My shoe problem is starting to affect my relationships (I’m sorry I can’t go to your baby shower as I promised but there is a Manolo auction on eBay today) as well as my work (5 inch heels make it hard to run around and put out legal fires blog and write a book)). It’s time to make a change, and last Friday I decided that there was no time like the present.

I’m ready to quit.

Then I realized, well, you can’t really “quit” shoes, because you still need t
o wear them every day. It’s not like quitting wine or vodka, items humans do not actually need as they need shoes. I am not speaking from personal experience about the ability to survive without wine or vodka, obviously.
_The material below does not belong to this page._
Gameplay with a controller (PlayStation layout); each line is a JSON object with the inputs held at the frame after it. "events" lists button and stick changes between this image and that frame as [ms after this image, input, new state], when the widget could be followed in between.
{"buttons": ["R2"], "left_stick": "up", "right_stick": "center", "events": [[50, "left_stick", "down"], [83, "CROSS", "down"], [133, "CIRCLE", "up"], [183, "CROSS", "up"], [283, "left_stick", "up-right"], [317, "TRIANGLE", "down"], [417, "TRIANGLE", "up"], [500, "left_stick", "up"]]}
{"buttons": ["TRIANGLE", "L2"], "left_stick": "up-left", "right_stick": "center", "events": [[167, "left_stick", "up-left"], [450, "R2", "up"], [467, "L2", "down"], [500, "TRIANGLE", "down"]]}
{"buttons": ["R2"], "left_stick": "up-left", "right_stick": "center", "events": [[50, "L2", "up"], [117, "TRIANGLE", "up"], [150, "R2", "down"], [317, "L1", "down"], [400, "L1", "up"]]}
Instead, I’ve decided to “cut back.”  I can get this thing under control!  I can buy shoes like a regular person and not let them take over my life. One pair per quarter should be enough, right? 

Robin’s Shoe Resolution

I made this pact with myself:

No more fancy shoes for six months.  After that, I’ll be allowed one pair every three months. No problem!

I had this whole system worked out, and then a funny thing happened.  Funny things are always happening to me.  It’s weird.

Remember a few blogs ago when I questioned the existence of God? I found these yesterday, and all doubt has been erased, because only a superior creator could make something as beautiful as these shoes:


Apparently God’s full name is “Kate Spade.” Did you know that? I told you God would turn out to be female!

Clearly the real solution to my “problem,” which really isn’t a problem at all, is rather than quitting shoes I must start a religion celebrating and worshipping shoes.

The best part of this strategy is the tax advantage. If the IRS can give Scientology wackos tax-free status by labeling them a “religion,” you know I can get it too. Worshipping a well-designed stack heel is much more reasonable than worshipping L. Ron Hubbard, after all.